July 27, 2006
The imfamous three (3) pixel bug in IE
So a buddy and I were talking web design over a beer following our band practice. I brought up an issue that I’d been struggling with yesterday concerning Internet Exploder [Explorer] and how the image alignment wasn’t truly snapping all the way to the right or left. A small gap was showing up (and showing a portion of the background I had intended to not be visible). See this example snapshot of a corner image that I’m attempting to align to the left:
Firefox works fine: ![]()
IE pukes up a three-pixel gap: ![]()
Jamison mentioned that it’s called the three-pixel bug in IE. Of course you can just put a style attribute in there like so:
style="margin-left: -3px;"
…but you also need to put browser case statements into your HTML to test for IE, and in principle you shouldn’t have to do that. ANNOYING. Somehow I doubt that we’ll ever see the day when you don’t need to run browser case statements in your source code. Call me a cynic, but I’ve been doing web development since Microsoft decided to try their hand at web browsing with Internet Explorer version 1 and they’ve been deviating from web standards and norms from day one. It’s been a persistant issue since the mid-90’s—finding the common denominators between the major players in browsers and coming up with a hack to just make things work.
Which brings up the issue concerning finding balance between a purely style sheet-driven layout and the use of tables. The purists say “don’t use tables”, but let’s face it—it’s not always practical to take that approach. The browsers can’t even agree on what is standard for a particular way of measuring height and width. Example: IE treats the height and width value as that of the entire window while Firefox treats it as the width and height of the object that the attribute belongs to.
For an illustration, look at these screen captures, which compare how IE and Firefox in height definition. The context here for this example is if I decided to give the value height: 100% to the header shown above. [Firefox] [Internet Explorer]
Of course there are advantages to both perspectives of what the height attribute does in both browsers, but you’re back to performing case statements on browser type. That’s just not cool.

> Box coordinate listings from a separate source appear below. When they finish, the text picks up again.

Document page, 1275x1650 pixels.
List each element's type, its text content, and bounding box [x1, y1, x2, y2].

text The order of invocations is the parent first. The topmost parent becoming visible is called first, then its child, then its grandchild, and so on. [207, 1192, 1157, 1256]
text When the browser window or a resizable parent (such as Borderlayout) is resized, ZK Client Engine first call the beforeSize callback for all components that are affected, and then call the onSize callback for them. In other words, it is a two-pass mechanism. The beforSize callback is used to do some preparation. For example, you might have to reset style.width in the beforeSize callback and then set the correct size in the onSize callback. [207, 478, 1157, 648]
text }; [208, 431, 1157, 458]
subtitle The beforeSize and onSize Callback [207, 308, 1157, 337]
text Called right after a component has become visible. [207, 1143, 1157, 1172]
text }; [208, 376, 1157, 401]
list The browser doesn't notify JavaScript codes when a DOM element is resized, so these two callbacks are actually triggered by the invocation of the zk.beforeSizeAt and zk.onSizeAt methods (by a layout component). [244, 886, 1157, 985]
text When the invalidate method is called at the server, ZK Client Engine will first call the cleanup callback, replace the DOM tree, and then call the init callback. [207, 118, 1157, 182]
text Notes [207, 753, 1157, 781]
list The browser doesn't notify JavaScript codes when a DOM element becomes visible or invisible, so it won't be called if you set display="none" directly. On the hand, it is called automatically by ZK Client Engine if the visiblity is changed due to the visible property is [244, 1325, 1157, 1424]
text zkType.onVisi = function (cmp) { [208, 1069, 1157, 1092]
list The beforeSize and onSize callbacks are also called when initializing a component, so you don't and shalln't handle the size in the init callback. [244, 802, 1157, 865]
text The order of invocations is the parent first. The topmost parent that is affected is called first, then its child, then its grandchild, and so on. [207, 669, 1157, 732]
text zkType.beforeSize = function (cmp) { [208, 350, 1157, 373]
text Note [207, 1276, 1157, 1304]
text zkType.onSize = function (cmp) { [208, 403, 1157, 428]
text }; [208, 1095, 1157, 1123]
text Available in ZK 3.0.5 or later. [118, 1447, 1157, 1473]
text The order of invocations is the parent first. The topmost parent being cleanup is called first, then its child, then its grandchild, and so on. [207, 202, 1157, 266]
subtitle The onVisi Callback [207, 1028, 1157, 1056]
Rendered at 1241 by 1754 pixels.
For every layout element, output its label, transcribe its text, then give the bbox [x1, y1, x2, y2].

Instead, I think the folks at the W3C ought to consider refining the standards to include values like this:
object-height: value context
object-width: value context
In this example, value would be the height in pixels, percentage, etc. Context would be specific to either parent-object, window or some other value that might give it a better context. So if you wanted to specify your object to be 100% of the window height, you might put in: object-height: 100% window Or if you only wanted it to extend to 50% of the object to which it is subject to (a parent object), you might put something like object-height: 50% parent-object
Just some thoughts on what I think they need to implement into browser standards.